Il est temps de faire une brève précision sur l’idée de Communauté des Amants. Une précision inaugurale en quelque sorte en indiquant qu’il ne s’agit pas d’une formule relationnelle, pas plus que d’un contrat conjugal, ni de ce que les anglo-saxons appellent une “open relationship” — la forme libérale du couple “cool” ouvert à l’amour sans engagement, impossible conciliation de la liberté individuelle et du confort conjugal. La Communauté des Amants est une communauté poétique, énigmatique, une “Communauté terrible” selon le terme des Tiqqun (nous verrons en quoi), une “Communauté inavouable” selon Blanchot (à nous cependant d’en démarquer le concept), une “Communauté virtuelle” au sens de l’essai de Medhi Belhaj Kacem en ce qu’elle est moins une idée, une représentation de l’amour que son échec, la désintégration de cette idée et sa recomposition. En ce sens l’événement d’un type de rapport amoureux inédit, intrinsèquement lié à la jouissance et plus précisément à l’articulation de la jouissance masculine et féminine. Autant de subtilités ou difficultés que je serai amené à développer dans ses fragments pour faire apparaître la nouveauté de ce que j’entrevois par cette expression.

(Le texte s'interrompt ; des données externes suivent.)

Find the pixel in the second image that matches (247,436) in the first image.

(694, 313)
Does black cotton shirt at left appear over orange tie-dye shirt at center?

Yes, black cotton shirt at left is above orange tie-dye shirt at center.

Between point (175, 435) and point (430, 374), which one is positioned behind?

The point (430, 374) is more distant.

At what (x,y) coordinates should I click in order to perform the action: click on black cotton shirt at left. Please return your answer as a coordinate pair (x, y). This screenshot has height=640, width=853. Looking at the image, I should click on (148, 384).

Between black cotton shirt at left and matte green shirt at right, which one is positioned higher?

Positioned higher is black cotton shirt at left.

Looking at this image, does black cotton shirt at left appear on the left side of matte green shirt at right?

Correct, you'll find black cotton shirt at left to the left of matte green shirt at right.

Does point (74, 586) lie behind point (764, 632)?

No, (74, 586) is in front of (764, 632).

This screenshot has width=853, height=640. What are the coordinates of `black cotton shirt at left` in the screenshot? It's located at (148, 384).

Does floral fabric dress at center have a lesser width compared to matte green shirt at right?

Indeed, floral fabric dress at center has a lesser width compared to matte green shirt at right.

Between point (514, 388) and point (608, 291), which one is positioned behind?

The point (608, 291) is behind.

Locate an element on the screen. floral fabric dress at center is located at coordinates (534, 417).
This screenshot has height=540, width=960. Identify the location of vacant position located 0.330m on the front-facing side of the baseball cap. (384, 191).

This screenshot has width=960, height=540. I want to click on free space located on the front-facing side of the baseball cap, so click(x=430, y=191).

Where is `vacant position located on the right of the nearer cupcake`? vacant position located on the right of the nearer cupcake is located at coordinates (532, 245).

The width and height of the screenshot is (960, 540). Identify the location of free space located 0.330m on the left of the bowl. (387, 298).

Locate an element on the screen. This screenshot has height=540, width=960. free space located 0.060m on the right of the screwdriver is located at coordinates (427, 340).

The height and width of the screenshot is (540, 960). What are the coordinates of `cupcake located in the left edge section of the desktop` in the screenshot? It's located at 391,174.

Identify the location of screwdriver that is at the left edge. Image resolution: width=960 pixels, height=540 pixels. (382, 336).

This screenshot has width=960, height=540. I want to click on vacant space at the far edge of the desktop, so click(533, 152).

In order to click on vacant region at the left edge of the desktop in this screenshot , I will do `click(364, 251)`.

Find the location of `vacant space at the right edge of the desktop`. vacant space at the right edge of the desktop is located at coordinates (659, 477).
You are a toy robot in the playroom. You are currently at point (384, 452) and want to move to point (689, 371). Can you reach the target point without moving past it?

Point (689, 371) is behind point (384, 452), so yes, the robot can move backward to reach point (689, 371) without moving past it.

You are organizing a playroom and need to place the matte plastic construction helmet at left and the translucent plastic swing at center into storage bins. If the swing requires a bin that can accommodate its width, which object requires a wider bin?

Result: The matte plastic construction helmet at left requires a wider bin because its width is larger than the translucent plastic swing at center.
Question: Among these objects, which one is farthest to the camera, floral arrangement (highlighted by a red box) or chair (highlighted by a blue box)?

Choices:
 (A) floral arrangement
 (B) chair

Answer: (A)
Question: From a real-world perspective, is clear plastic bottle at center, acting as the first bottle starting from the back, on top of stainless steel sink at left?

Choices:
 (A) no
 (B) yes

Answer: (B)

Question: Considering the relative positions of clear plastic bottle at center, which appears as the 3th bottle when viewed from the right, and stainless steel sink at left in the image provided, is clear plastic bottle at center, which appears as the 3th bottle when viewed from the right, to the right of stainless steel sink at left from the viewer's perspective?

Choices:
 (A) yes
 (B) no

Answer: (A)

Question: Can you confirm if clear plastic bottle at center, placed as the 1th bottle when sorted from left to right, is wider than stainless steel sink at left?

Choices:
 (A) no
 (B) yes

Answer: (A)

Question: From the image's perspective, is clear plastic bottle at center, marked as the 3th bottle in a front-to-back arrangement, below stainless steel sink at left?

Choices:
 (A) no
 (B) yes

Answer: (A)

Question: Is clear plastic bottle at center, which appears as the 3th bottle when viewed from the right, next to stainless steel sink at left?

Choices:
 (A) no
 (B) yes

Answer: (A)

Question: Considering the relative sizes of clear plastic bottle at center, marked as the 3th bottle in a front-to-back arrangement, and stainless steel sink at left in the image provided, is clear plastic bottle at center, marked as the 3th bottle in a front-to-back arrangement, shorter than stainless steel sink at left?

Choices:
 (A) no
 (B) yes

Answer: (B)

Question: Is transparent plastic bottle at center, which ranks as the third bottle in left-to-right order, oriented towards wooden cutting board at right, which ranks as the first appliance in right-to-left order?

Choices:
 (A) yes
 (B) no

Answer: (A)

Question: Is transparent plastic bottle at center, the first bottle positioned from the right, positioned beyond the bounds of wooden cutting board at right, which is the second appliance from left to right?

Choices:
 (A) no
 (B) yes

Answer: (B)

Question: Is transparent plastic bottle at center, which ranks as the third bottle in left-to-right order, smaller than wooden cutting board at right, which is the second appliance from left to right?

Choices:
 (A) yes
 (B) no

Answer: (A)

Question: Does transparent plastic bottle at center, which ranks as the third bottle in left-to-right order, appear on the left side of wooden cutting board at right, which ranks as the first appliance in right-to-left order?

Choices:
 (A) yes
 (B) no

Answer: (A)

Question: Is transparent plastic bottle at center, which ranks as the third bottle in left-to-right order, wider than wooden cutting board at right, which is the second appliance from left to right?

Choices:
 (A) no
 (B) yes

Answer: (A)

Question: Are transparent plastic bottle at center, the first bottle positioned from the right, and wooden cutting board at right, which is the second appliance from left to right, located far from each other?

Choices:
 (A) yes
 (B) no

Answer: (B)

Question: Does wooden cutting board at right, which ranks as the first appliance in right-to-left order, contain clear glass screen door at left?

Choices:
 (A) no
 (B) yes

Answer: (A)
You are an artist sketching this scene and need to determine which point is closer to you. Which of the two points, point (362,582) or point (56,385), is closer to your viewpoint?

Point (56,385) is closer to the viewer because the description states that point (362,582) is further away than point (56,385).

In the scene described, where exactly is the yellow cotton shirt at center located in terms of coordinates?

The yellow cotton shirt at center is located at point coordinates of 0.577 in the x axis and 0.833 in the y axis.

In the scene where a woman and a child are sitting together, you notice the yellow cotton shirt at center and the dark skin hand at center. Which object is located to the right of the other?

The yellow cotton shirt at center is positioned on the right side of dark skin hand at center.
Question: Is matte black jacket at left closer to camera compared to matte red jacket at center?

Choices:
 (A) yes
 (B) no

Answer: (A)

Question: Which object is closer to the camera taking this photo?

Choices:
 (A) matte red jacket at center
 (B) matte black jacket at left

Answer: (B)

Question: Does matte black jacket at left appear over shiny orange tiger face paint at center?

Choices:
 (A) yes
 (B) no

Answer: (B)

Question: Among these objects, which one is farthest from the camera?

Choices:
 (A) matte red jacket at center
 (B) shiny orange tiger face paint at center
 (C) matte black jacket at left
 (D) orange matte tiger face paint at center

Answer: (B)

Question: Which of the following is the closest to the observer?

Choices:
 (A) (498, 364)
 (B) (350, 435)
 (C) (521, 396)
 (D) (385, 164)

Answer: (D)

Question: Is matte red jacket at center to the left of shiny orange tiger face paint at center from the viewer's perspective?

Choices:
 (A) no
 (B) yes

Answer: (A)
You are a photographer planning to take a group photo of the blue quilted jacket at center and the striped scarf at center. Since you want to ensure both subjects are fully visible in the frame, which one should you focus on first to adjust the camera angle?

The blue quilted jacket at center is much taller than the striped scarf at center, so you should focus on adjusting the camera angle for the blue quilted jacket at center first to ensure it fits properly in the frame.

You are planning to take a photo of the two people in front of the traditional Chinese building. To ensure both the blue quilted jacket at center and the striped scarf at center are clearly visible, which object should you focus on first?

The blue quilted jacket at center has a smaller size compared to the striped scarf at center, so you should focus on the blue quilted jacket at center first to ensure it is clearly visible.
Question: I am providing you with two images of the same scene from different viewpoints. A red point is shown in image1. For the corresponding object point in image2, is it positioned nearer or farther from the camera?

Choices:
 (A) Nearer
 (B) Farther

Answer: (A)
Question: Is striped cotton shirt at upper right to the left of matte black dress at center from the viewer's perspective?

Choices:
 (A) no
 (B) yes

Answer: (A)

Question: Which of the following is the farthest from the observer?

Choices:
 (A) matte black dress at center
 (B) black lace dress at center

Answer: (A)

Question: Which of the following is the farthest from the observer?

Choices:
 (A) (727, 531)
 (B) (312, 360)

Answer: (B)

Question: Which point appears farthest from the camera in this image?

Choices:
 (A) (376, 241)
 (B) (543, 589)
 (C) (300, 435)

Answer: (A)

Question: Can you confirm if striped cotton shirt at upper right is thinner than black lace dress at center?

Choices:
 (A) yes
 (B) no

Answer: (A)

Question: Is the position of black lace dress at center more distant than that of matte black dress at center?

Clairement donc, la Communauté des Amants n’est pas un nouveau discours amoureux. Elle va à rebours de tout ce que l’ordre du discours tente de codifier dans les rapports (du mariage à l’amour libre en passant par les communautés alternatives des années 70 ou les communautés sexuelles de tous ordres). Elle sort aussi du cadre de ce que le discours phallique organise comme jouissance. C’est pourquoi — j’aurai l’occasion de vous le faire pressentir — la Communauté des Amants n’existe que dans le silence (non dans le secret) et dans les marges du discours. Ce qui fait d’elle une jouissance (un affect érotique) entre les dits, inter-dite en ce sens. Certainement en affinité avec la jouissance féminine telle que cherche à la définir Gisèle Chaboudez analysant « La lettre volée d’Egard Poe » : “Mais c’est peut-être un premier mode d’approche de ce que la jouissance d’une femme, lorsqu’elle se produit, revêt un caractère d’interdit, sans d’ailleurs que cela nécessite une tierce relation, adultère par exemple, mais sans l’exclure non plus, car la question n’est pas là : c’est en soi que cette jouissance est inter-dite car elle objecte à la loi du discours, et pourtant s’articule avec elle”. (Rapport Sexuel et rapport des Sexes). En ce sens la Communauté des Amants ne s’inscrit pas dans la fonction phallique comme loi sexuelle (polygamie de l’homme, adultère, liberté sexuelle etc…), bien qu’elle suppose un rapport (le couple) qui ouvre une place à l’autre (la tierce personne). Un tel rapport amoureux (et une telle jouissance ou l’affect qu’on nomme ainsi) se présente donc comme hors la loi sexuelle — entendez au sens psychanalytique hors de la loi phallique. “Une telle jouissance dit encore Gisèle Chaboudez est simplement hors de la loi sexuelle, hors de la fonction que détermine le phallus, ce qui n’implique pas qu’elle la trahisse, mais qu’elle s’y ajoute en la contredisant en partie et en silence”.

Dans son affinité avec la jouissance féminine, comme articulation sur la loi phallique, la Communauté des Amants est en réalité bien plus épineuse et risquée pour l’homme que pour la femme, en tant qu’il s’agit effectivement d’un rapport d’amour (et non du petit compromis tranquille de l’open relationship). Car elle menace directement l’homme dans sa loi phallique et sa peur de la castration, alors que la femme a la chance de ne pas connaître la castration, à partir du moment où elle sait articuler sa jouissance sur celle phallique de l’homme et ainsi la déplacer, la recomposer, et ce faisant “désexualiser le plaisir” selon l’idée de Foucault : « Nous savons très bien que ce que ces gens de la sous-culture S/M font n’est pas agressif ; qu’ils inventent de nouvelles possibilités de plaisir en utilisant certaines parties bizarres de leurs corps — en érotisant ce corps. Je pense que nous avons là une sorte de création, d’entreprise créatrice, dont l’une des principales caractéristiques est ce que j’appelle la désexualisation du plaisir. L’idée que le plaisir sexuel est la base de tous les plaisirs possibles, cela, je pense, c’est vraiment quelque chose de faux » (Dits et Écrits, t . IV) . Si Michel Foucault faisait cette découverte à la fin des années 70 dans les communautés S/M de Californie, on peut aujourd’hui, imaginer aisément, à l’époque de Facebook, d’internet et des nouveaux réseaux, que cette « désexualisation du plaisir » a fait beaucoup de chemin et qu’elle peut s’appliquer à des communautés qui ne sont plus juste centrées sur telle ou telle pratique sexuelle alternative.